## Problem details
Copy every line of text in the material below without alteration, and leave the pictures out.

The input START

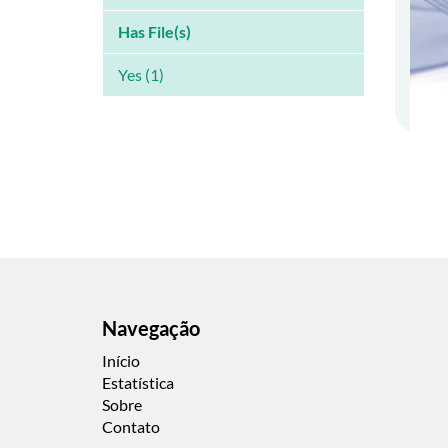
Has File(s)
Yes (1)
Navegação
Início
Estatística
Sobre
Contato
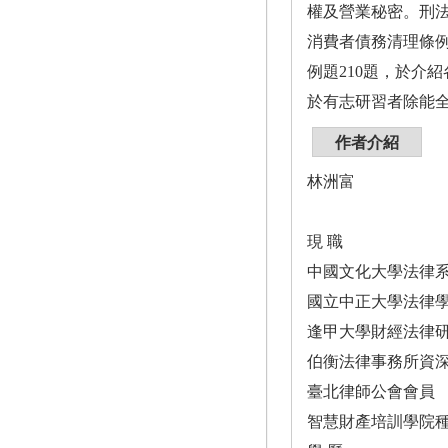
權及營業秘密。刑
消費者債務清理條
例題210題，於介
於有志研習者除能
作者介紹
林洲富
現 職
中國文化大學法律
國立中正大學法律
逢甲大學財經法律
伯衡法律事務所資
臺北律師公會會員
智慧財產培訓學院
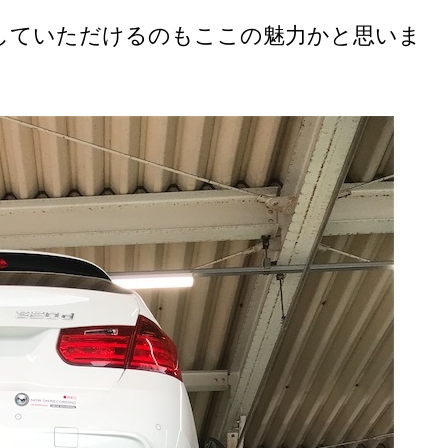
備していただけるのもここの魅力かと思いま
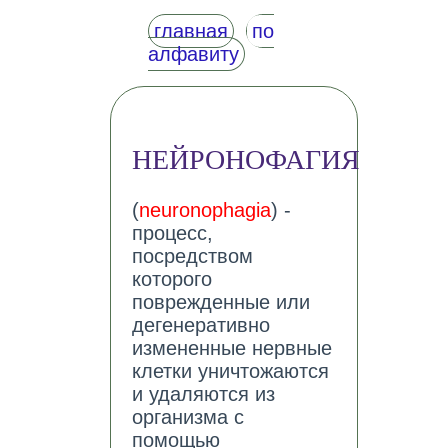
главная
по
алфавиту
НЕЙРОНОФАГИЯ
(
neuronophagia
) -
процесс,
посредством
которого
поврежденные или
дегенеративно
измененные нервные
клетки уничтожаются
и удаляются из
организма с
помощью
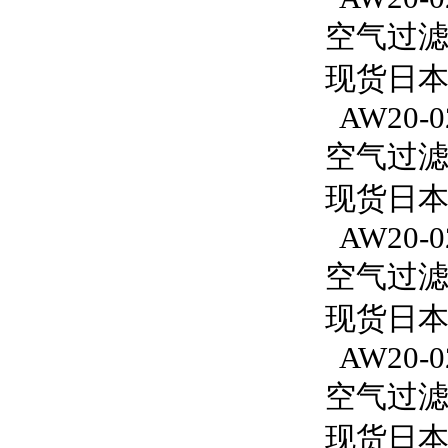
空气过滤减
现货日本
AW20-0
空气过滤减
现货日本S
AW20-0
空气过滤减
现货日本S
AW20-02
空气过滤减
现货日本S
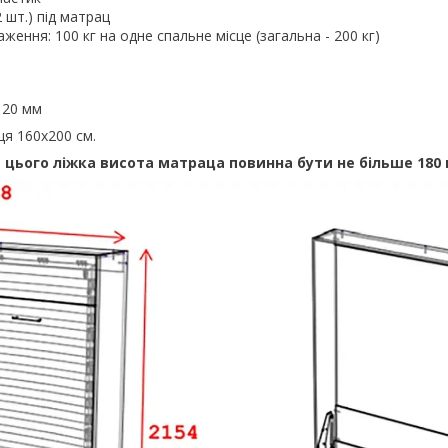
2 шт.) під матрац
ення: 100 кг на одне спальне місце (загальна - 200 кг)
120 мм
ця 160х200 см.
я цього ліжка висота матраца повинна бути не більше 180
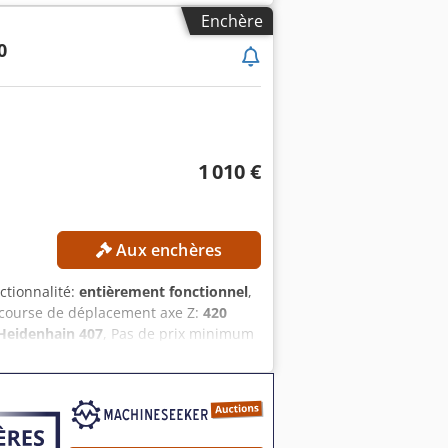
nous contacter.
Enchère
0
1 010 €
Aux enchères
nctionnalité:
entièrement fonctionnel
,
 course de déplacement axe Z:
420
Heidenhain 407
, Pas de prix minimum
ILS TECHNIQUES Course de l’axe X : 600
e rotation maximale de la broche : 4
 et la table : 127–567 mm Diamètre de la
E Commande numérique : Heidenhain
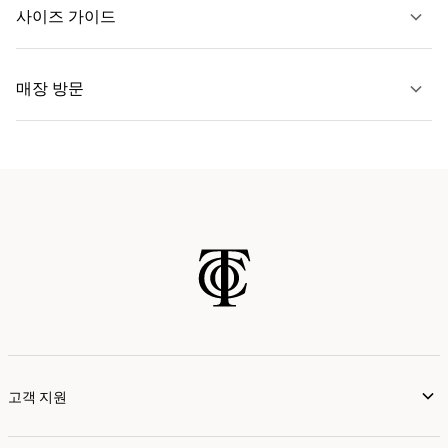
문의하기
사이즈 가이드
자세히 보기
매장 방문
자세히 보기
가까운 매장 찾기
고객 지원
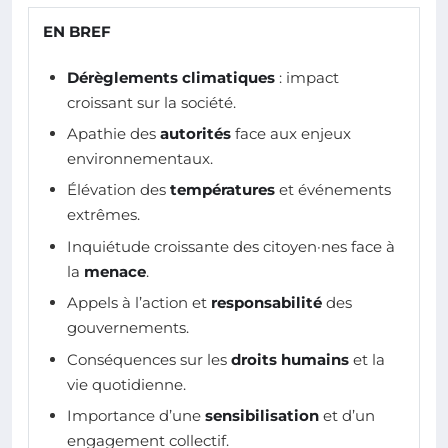
EN BREF
Dérèglements climatiques
: impact
croissant sur la société.
Apathie des
autorités
face aux enjeux
environnementaux.
Élévation des
températures
et événements
extrêmes.
Inquiétude croissante des citoyen·nes face à
la
menace
.
Appels à l’action et
responsabilité
des
gouvernements.
Conséquences sur les
droits humains
et la
vie quotidienne.
Importance d’une
sensibilisation
et d’un
engagement collectif.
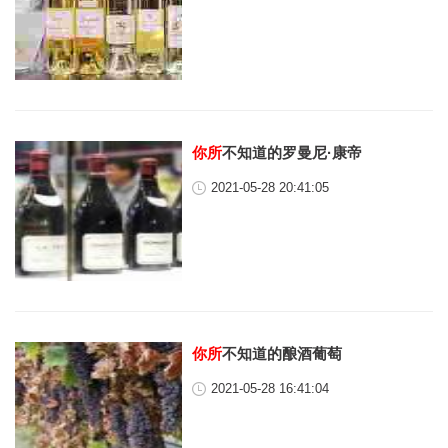
你所
不知道的罗曼尼·康帝
2021-05-28 20:41:05
你所
不知道的酿酒葡萄
2021-05-28 16:41:04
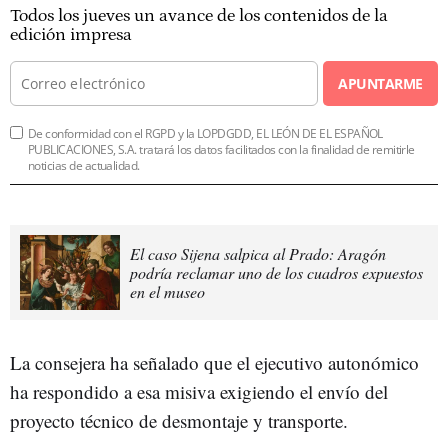
Todos los jueves un avance de los contenidos de la
edición impresa
APUNTARME
De conformidad con el RGPD y la LOPDGDD, EL LEÓN DE EL ESPAÑOL
PUBLICACIONES, S.A. tratará los datos facilitados con la finalidad de remitirle
noticias de actualidad.
El caso Sijena salpica al Prado: Aragón
podría reclamar uno de los cuadros expuestos
en el museo
La consejera ha señalado que el ejecutivo autonómico
ha respondido a esa misiva exigiendo el envío del
proyecto técnico de desmontaje y transporte.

The input END

## Solution to this exercise
Has File(s)
Yes (1)
Navegação
Início
Estatística
Sobre
Contato
權及營業秘密。刑
消費者債務清理條
例題210題，於介
於有志研習者除能
作者介紹
林洲富
現 職
中國文化大學法律
國立中正大學法律
逢甲大學財經法律
伯衡法律事務所資
臺北律師公會會員
智慧財產培訓學院
備していただけるのもここの魅力かと思いま
главная
по
алфавиту
НЕЙРОНОФАГИЯ
(
neuronophagia
) -
процесс,
посредством
которого
поврежденные или
дегенеративно
измененные нервные
клетки уничтожаются
и удаляются из
организма с
помощью
空气过滤减
现货日本
AW20-0
空气过滤减
现货日本S
AW20-0
空气过滤减
现货日本S
AW20-02
空气过滤减
现货日本S
2 шт.) під матрац
ення: 100 кг на одне спальне місце (загальна - 200 кг)
120 мм
ця 160х200 см.
я цього ліжка висота матраца повинна бути не більше 180
nous contacter.
Enchère
0
1 010 €
Aux enchères
nctionnalité:
entièrement fonctionnel
,
 course de déplacement axe Z:
420
Heidenhain 407
, Pas de prix minimum
ILS TECHNIQUES Course de l’axe X : 600
e rotation maximale de la broche : 4
 et la table : 127–567 mm Diamètre de la
E Commande numérique : Heidenhain
문의하기
사이즈 가이드
자세히 보기
매장 방문
자세히 보기
가까운 매장 찾기
고객 지원
EN BREF
Dérèglements climatiques
: impact
croissant sur la société.
Apathie des
autorités
face aux enjeux
environnementaux.
Élévation des
températures
et événements
extrêmes.
Inquiétude croissante des citoyen·nes face à
la
menace
.
Appels à l’action et
responsabilité
des
gouvernements.
Conséquences sur les
droits humains
et la
vie quotidienne.
Importance d’une
sensibilisation
et d’un
engagement collectif.
你所
不知道的罗曼尼·康帝
2021-05-28 20:41:05
你所
不知道的酿酒葡萄
2021-05-28 16:41:04
Todos los jueves un avance de los contenidos de la
edición impresa
APUNTARME
De conformidad con el RGPD y la LOPDGDD, EL LEÓN DE EL ESPAÑOL
PUBLICACIONES, S.A. tratará los datos facilitados con la finalidad de remitirle
noticias de actualidad.
El caso Sijena salpica al Prado: Aragón
podría reclamar uno de los cuadros expuestos
en el museo
La consejera ha señalado que el ejecutivo autonómico
ha respondido a esa misiva exigiendo el envío del
proyecto técnico de desmontaje y transporte.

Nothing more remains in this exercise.